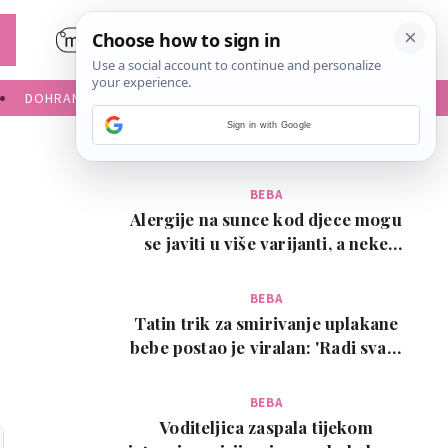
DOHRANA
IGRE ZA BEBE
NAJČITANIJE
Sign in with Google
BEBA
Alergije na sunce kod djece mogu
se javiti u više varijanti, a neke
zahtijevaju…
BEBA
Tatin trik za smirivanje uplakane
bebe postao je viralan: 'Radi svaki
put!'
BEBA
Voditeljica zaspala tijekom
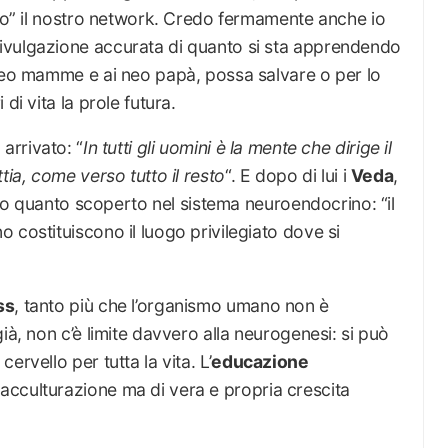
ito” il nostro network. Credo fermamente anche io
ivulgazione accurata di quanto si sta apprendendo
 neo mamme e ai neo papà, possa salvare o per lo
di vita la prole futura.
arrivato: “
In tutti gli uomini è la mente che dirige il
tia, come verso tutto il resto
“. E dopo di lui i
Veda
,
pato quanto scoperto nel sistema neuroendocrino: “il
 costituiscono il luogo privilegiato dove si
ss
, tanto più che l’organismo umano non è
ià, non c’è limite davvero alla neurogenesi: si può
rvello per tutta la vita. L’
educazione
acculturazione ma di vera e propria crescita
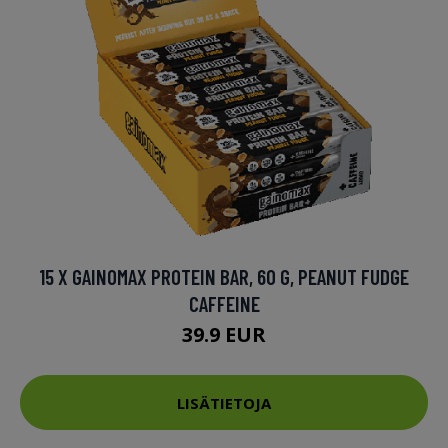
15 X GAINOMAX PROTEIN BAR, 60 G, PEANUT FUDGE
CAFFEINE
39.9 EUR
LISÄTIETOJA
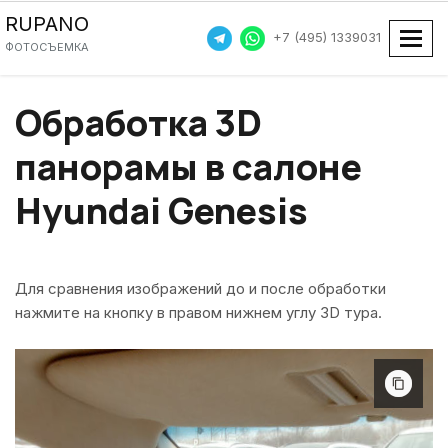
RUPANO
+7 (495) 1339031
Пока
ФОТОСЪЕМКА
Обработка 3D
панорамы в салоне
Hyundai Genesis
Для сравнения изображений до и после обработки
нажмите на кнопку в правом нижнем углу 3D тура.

····················

WORK INSTRUCTIONS: A faithful copy of the records above, without images, is what to give back.

RESPONSE:
DOHRANA
IGRE ZA BEBE
NAJČITANIJE
Sign in with Google
BEBA
Alergije na sunce kod djece mogu
se javiti u više varijanti, a neke
zahtijevaju…
BEBA
Tatin trik za smirivanje uplakane
bebe postao je viralan: 'Radi svaki
put!'
BEBA
Voditeljica zaspala tijekom
ito” il nostro network. Credo fermamente anche io
ivulgazione accurata di quanto si sta apprendendo
 neo mamme e ai neo papà, possa salvare o per lo
di vita la prole futura.
arrivato: “
In tutti gli uomini è la mente che dirige il
tia, come verso tutto il resto
“. E dopo di lui i
Veda
,
pato quanto scoperto nel sistema neuroendocrino: “il
 costituiscono il luogo privilegiato dove si
ss
, tanto più che l’organismo umano non è
ià, non c’è limite davvero alla neurogenesi: si può
rvello per tutta la vita. L’
educazione
acculturazione ma di vera e propria crescita
15 X GAINOMAX PROTEIN BAR, 60 G, PEANUT FUDGE
CAFFEINE
39.9 EUR
LISÄTIETOJA
RUPANO
+7 (495) 1339031
Пока
ФОТОСЪЕМКА
Обработка 3D
панорамы в салоне
Hyundai Genesis
Для сравнения изображений до и после обработки
нажмите на кнопку в правом нижнем углу 3D тура.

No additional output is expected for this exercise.